Neerincx Understands The Reactions, But Doesn’t See Much Harm in a Role-Playing Game. “After all, there are already many other games that are used in this area,” she says. “And children Themselves Understand That Robots Cannot Feel Emotions.”
Robots are more consistent, but not the solution
Social robots are in any case not a one-size-fits-all solution, Heemskerk and Neerincx believe. A robot will not work for everyone. “One Person Needs More Help With Social Interaction Than Another,” Says Heemskerk. The Age of the Child also Matters. A robot that is set up for a six-year-old will not work so well for a twelve-year-old.

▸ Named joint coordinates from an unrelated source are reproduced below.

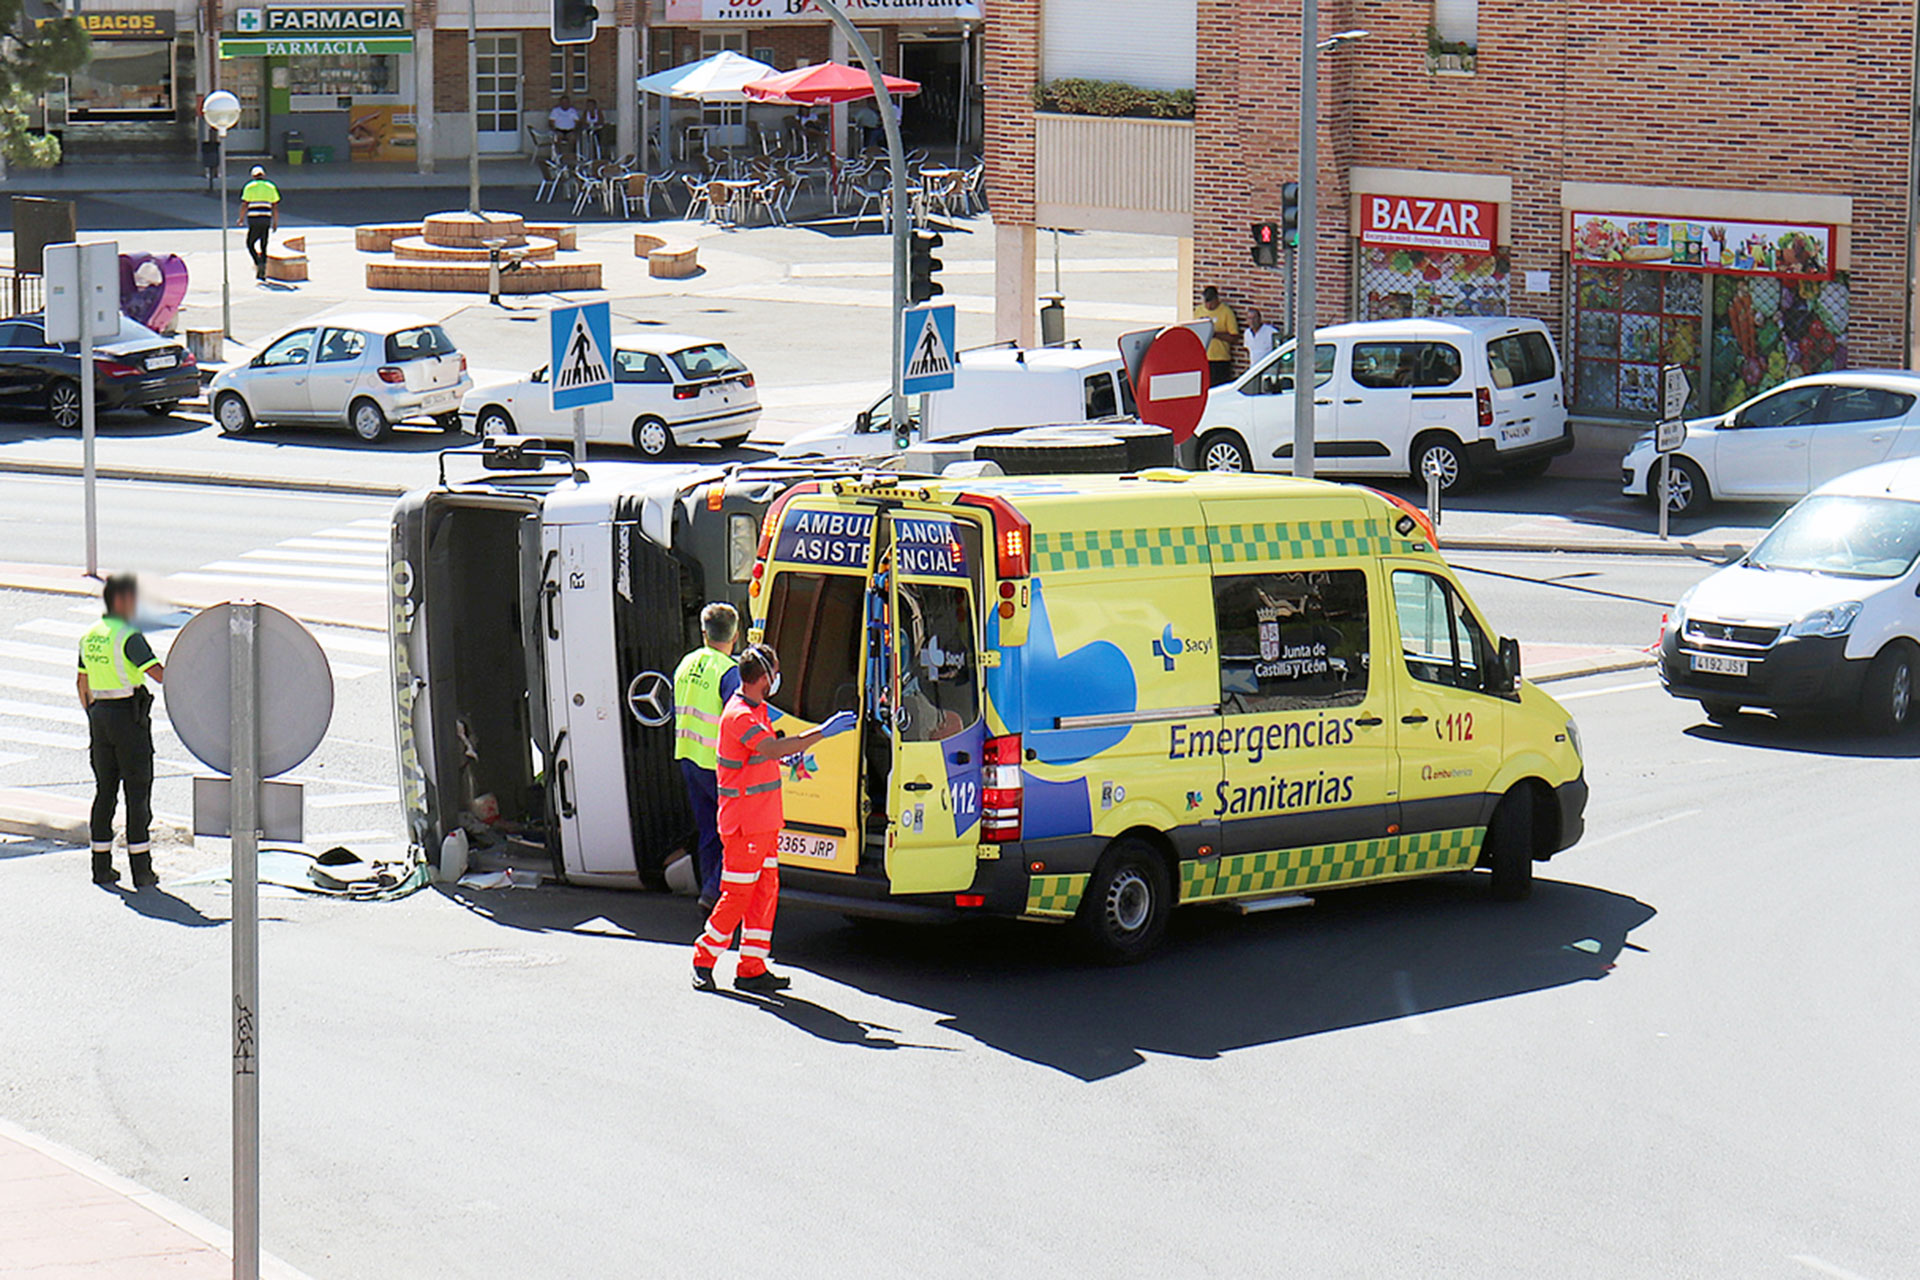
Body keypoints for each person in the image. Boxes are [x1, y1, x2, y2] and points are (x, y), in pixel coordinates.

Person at [692, 644, 856, 994]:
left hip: (763, 822)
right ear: (764, 677)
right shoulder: (739, 715)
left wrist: (787, 762)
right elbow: (770, 748)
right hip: (744, 825)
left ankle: (752, 967)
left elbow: (761, 757)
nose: (778, 679)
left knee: (765, 892)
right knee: (737, 895)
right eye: (776, 672)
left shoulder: (757, 708)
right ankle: (703, 959)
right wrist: (821, 733)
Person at [76, 574, 164, 888]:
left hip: (99, 717)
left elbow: (82, 683)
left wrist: (94, 716)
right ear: (123, 601)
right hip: (128, 718)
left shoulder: (90, 635)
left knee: (105, 792)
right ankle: (141, 870)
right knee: (137, 795)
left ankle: (101, 867)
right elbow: (159, 675)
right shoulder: (129, 636)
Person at [673, 602, 742, 909]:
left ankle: (708, 893)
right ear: (736, 635)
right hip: (718, 765)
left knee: (708, 832)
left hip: (689, 757)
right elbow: (737, 720)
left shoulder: (686, 664)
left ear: (703, 633)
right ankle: (715, 891)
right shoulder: (728, 672)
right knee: (735, 832)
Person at [239, 165, 280, 283]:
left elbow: (244, 204)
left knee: (250, 243)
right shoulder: (271, 187)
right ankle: (263, 269)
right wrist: (275, 222)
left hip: (253, 218)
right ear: (264, 175)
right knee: (264, 244)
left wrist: (241, 218)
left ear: (253, 176)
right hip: (266, 218)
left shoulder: (249, 187)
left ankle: (258, 262)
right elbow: (275, 206)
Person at [1195, 285, 1240, 386]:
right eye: (1206, 302)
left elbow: (1234, 337)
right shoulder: (1198, 311)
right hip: (1204, 358)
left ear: (1217, 299)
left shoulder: (1226, 312)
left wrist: (1214, 334)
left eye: (1211, 302)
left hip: (1220, 359)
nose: (1208, 306)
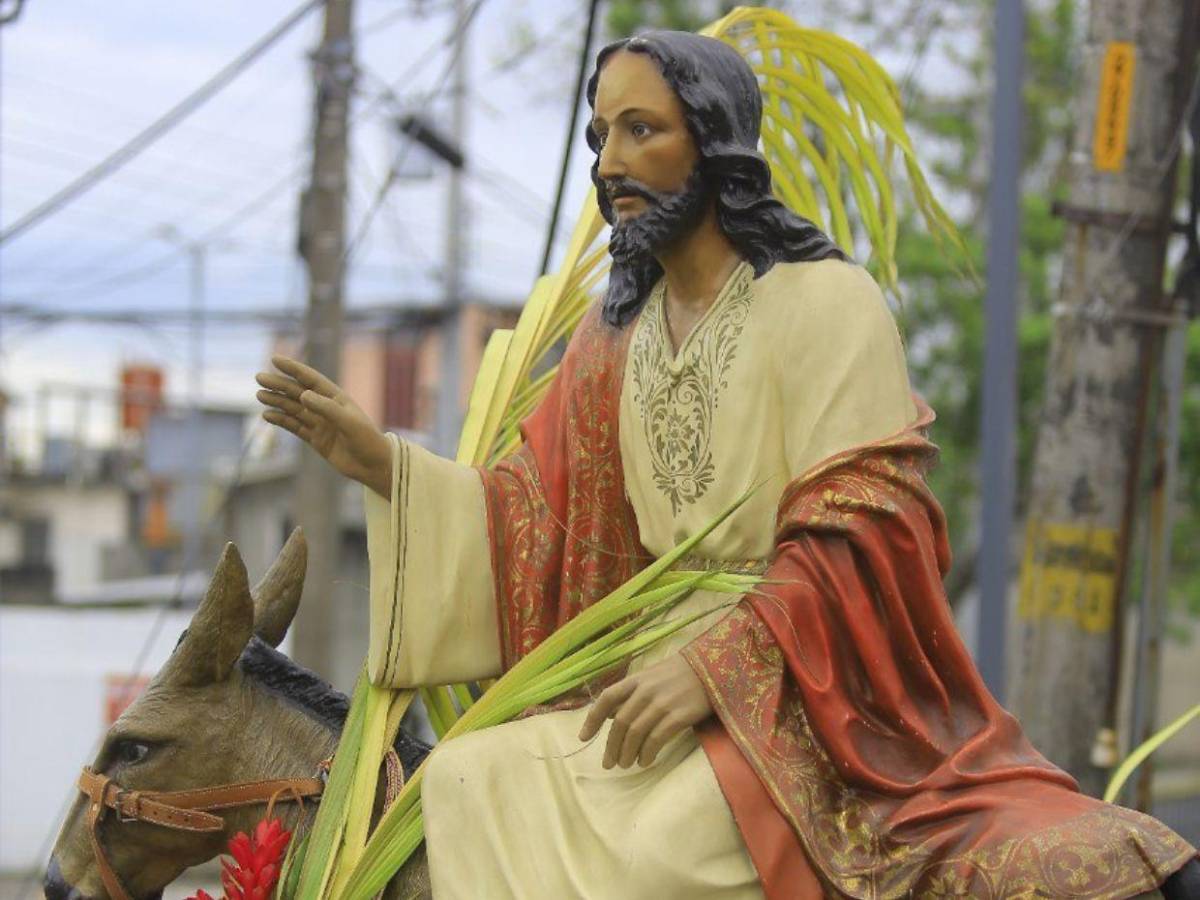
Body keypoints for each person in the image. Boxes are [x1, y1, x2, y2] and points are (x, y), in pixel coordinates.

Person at [257, 31, 1198, 899]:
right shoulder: (609, 343)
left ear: (713, 143)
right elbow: (531, 522)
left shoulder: (827, 303)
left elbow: (865, 526)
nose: (611, 164)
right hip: (641, 683)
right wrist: (385, 467)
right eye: (600, 138)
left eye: (641, 130)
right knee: (466, 775)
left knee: (654, 850)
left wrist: (716, 667)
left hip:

In The Future, Ai May Play a Role in this. For now, Accordance to Neerincx, there is always a human caregiver with the child and the robot. That was also the case in Her Research. Neerincx Therefore does not think that a social robot will ever performance a task with children on its own. “Robots have certain functionalities that a caregiver does not have. But it remains a tool, not a replacement.”
Accordance to Lecturer Heemskerk, there is at Least One Thing that robots are a lot better at than people: explaining things consistently, consistently and calmly. “They don’t let their opinions shine through, because they don’t have them anyway,” he Jokes.